::: Provided data
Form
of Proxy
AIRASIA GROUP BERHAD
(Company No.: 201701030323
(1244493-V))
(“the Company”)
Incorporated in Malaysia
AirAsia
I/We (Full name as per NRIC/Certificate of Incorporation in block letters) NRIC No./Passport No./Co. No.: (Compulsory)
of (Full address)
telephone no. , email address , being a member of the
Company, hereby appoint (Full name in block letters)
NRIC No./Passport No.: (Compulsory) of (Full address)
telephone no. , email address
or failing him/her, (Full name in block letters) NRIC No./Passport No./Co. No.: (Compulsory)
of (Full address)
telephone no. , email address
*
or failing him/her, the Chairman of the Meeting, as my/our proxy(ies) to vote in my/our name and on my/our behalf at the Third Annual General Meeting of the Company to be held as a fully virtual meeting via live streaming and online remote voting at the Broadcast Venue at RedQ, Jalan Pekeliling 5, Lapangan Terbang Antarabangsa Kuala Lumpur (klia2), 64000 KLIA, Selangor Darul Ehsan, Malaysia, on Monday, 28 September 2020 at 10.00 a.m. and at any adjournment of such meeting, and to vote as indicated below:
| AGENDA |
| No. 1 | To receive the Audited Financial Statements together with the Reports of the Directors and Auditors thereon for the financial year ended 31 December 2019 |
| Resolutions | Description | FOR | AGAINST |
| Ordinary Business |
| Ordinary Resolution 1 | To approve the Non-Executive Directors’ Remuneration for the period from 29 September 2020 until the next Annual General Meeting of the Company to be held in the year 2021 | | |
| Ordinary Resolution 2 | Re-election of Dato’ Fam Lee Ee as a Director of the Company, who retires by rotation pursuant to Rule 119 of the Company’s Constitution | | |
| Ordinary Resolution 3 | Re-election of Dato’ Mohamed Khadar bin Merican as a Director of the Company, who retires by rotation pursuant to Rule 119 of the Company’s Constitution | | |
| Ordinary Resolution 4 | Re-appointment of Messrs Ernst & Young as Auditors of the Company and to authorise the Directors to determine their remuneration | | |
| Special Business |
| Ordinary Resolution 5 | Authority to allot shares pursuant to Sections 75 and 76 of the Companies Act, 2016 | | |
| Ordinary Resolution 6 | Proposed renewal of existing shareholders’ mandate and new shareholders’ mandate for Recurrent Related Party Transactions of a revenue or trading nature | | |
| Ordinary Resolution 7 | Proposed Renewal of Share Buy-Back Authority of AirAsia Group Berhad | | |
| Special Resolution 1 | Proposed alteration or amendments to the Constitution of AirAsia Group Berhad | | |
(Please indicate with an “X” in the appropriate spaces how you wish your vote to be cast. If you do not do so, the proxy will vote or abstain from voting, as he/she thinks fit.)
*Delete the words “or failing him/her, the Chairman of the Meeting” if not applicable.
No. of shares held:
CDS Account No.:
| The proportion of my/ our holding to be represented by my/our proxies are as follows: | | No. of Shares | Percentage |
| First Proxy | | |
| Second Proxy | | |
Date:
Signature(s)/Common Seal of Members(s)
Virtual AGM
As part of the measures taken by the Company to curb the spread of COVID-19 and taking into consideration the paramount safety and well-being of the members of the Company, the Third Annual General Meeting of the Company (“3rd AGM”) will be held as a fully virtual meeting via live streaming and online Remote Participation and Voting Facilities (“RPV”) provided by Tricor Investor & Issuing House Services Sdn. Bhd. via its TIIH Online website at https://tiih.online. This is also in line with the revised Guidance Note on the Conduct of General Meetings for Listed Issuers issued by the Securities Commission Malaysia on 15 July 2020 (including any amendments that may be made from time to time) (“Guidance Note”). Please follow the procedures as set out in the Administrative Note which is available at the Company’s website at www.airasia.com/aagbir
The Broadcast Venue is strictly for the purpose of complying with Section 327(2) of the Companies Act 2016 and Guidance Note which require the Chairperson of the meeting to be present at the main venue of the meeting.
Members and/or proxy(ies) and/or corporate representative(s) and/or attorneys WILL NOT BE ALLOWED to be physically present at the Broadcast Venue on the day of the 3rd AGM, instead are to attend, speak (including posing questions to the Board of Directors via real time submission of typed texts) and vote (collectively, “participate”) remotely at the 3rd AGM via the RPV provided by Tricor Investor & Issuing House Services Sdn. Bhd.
::::::
::: Provided data
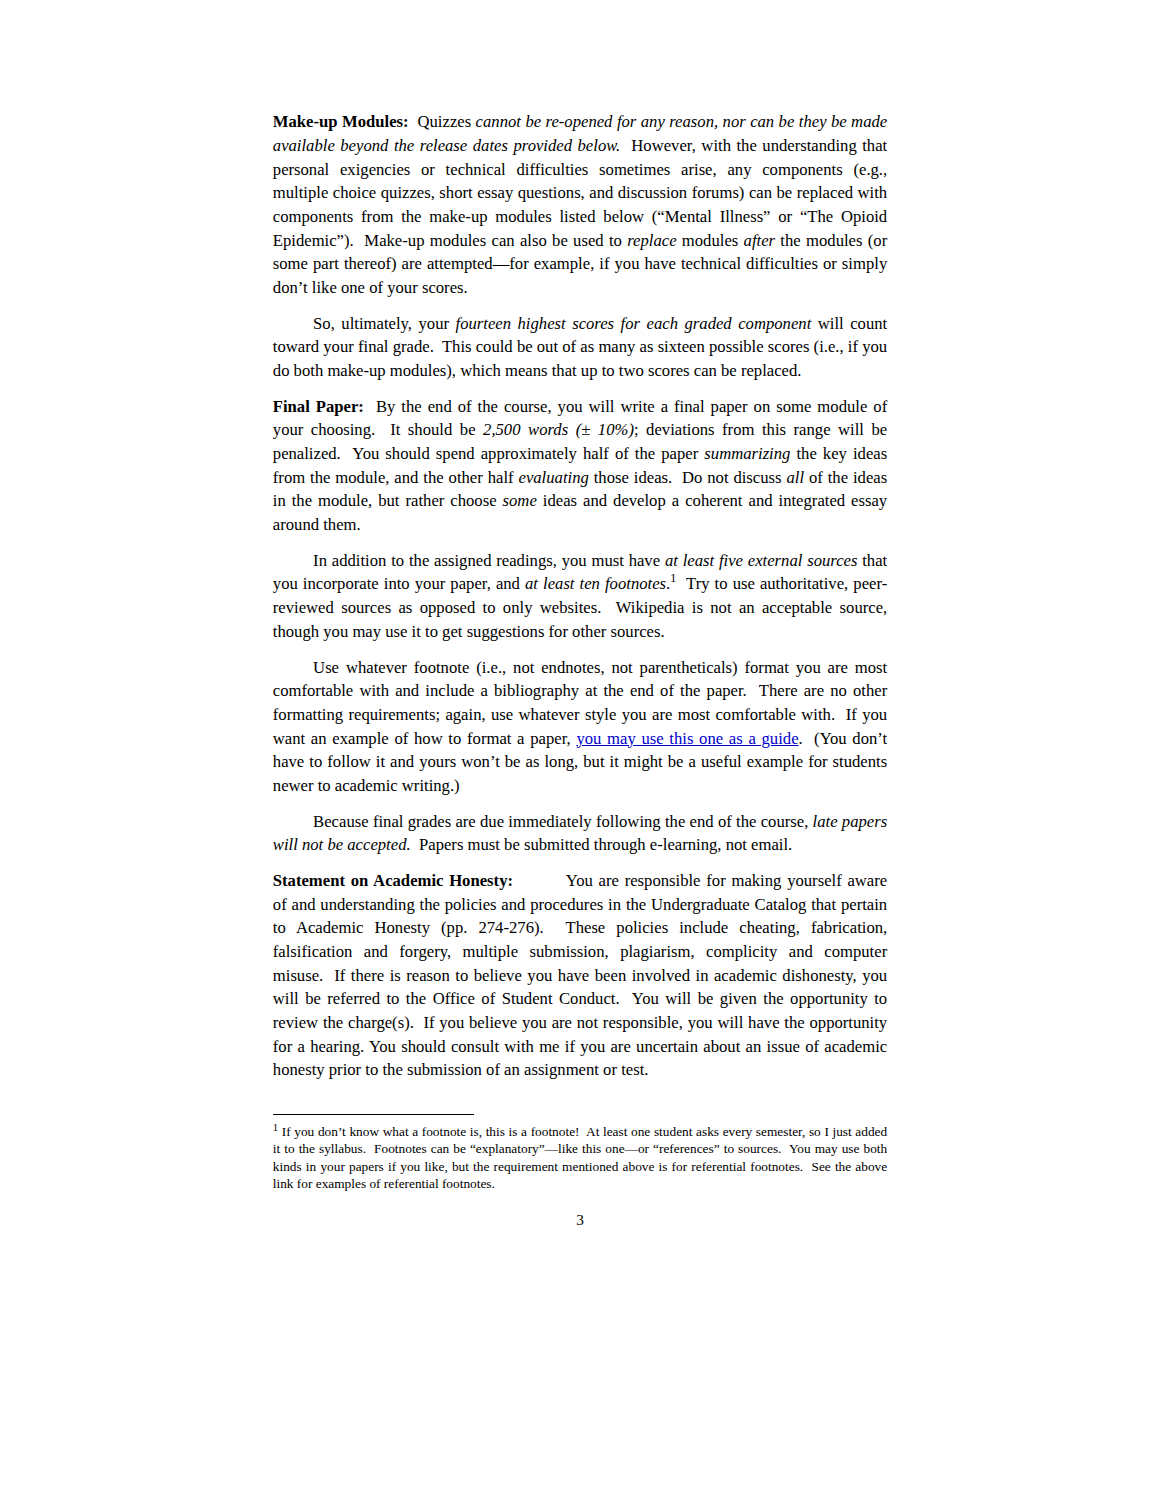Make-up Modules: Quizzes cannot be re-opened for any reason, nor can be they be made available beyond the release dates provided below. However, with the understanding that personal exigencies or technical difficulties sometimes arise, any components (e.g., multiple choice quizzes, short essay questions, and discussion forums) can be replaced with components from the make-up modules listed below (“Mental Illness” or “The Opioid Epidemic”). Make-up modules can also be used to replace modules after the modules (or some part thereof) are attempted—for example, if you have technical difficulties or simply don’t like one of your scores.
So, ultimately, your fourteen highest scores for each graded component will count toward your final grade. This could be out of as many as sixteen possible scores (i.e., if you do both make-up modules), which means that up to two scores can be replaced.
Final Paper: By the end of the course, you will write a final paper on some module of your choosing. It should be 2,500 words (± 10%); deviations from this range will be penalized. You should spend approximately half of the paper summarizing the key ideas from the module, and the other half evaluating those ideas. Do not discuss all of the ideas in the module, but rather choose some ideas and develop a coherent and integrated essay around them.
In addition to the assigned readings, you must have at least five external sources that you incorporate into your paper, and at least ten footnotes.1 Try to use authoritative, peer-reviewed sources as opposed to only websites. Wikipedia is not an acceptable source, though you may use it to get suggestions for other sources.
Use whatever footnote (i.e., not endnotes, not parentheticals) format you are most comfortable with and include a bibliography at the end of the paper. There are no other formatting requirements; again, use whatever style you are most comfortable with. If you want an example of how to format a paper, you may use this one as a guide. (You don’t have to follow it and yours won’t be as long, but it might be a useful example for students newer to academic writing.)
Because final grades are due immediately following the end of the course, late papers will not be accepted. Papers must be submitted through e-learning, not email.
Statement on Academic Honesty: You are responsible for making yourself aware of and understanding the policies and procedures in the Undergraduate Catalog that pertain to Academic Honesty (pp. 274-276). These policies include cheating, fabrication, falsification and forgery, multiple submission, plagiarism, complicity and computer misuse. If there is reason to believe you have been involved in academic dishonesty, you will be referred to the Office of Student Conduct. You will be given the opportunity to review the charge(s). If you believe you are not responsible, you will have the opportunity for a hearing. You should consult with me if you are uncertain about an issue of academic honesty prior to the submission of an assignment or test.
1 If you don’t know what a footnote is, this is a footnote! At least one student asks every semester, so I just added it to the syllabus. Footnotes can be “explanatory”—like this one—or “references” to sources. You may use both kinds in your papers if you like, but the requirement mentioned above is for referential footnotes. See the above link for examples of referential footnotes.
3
::::::
::: Provided data
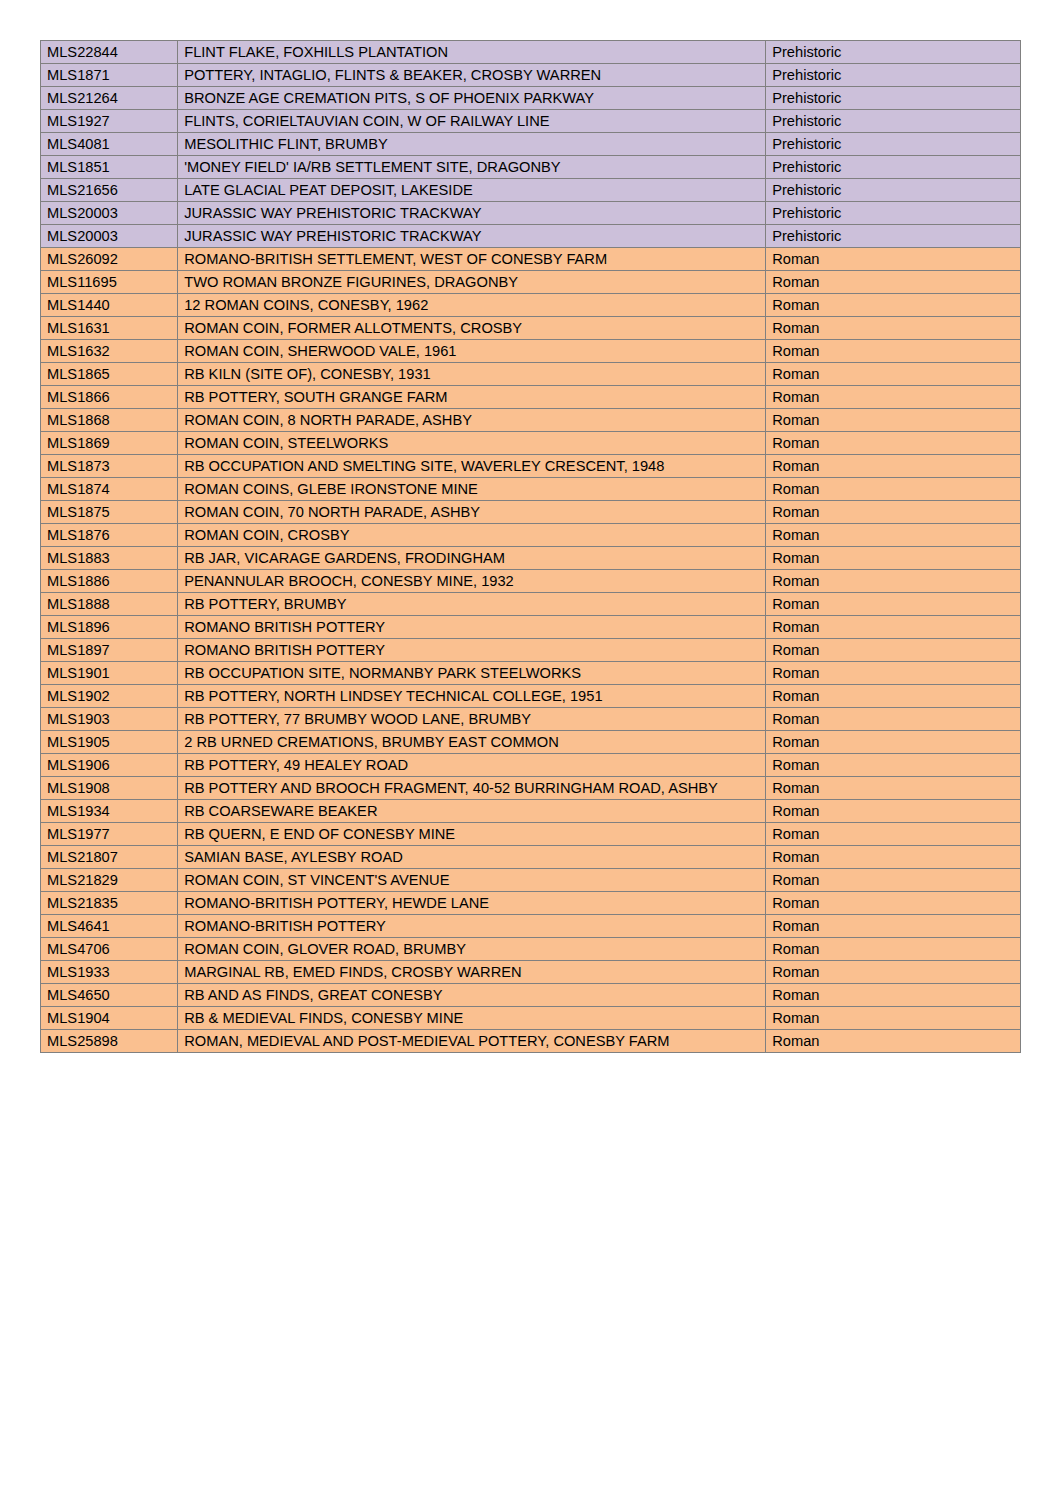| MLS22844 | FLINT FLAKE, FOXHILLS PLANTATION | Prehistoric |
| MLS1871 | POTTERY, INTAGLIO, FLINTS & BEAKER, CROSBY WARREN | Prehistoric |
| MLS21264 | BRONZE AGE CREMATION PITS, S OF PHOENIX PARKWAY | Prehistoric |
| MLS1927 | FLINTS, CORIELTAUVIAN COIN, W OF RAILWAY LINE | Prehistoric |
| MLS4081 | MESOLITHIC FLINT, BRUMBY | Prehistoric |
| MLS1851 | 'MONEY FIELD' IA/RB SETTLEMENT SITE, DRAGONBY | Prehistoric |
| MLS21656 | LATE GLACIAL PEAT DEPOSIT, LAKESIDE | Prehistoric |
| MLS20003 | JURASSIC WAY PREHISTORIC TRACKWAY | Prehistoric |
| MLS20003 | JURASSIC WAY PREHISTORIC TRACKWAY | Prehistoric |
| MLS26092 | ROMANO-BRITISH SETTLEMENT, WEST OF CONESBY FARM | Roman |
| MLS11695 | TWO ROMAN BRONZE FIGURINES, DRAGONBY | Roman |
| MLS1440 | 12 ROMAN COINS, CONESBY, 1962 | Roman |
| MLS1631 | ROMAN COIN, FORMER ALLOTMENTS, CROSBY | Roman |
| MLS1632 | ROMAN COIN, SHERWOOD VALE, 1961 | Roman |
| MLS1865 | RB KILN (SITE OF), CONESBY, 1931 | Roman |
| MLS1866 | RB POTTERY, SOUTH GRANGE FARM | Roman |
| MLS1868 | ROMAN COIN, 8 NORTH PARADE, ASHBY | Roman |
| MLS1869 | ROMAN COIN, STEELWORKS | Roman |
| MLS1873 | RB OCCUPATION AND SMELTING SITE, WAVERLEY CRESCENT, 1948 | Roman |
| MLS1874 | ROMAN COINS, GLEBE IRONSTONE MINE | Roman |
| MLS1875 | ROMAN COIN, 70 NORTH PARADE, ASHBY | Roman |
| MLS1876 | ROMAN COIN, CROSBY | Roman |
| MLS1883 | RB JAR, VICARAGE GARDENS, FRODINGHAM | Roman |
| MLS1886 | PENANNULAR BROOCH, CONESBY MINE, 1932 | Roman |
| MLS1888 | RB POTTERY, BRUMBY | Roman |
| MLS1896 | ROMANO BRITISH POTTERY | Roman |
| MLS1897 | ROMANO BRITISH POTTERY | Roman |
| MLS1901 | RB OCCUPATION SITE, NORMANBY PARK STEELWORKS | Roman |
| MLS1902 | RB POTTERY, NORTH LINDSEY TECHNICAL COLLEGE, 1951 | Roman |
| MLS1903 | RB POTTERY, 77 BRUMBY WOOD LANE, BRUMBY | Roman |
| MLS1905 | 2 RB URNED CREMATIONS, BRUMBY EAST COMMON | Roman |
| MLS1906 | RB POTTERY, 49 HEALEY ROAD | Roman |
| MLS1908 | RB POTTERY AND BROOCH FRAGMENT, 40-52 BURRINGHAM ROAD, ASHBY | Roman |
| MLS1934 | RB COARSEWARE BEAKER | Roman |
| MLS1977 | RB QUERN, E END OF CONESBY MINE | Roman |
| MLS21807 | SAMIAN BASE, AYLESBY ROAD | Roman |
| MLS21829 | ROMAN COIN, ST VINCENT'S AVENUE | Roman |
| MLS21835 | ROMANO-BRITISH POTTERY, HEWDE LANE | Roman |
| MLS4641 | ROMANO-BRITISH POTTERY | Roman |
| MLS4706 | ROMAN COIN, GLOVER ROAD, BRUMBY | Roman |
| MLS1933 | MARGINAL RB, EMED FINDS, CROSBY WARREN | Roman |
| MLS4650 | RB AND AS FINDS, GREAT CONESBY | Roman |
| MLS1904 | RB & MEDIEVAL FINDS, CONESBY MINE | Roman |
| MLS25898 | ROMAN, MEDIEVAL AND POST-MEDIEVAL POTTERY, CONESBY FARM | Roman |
::::::
• [Work to be completed]: State how many lines in the material contain "September", giving nothing besides the count.

• [Answer section]: 2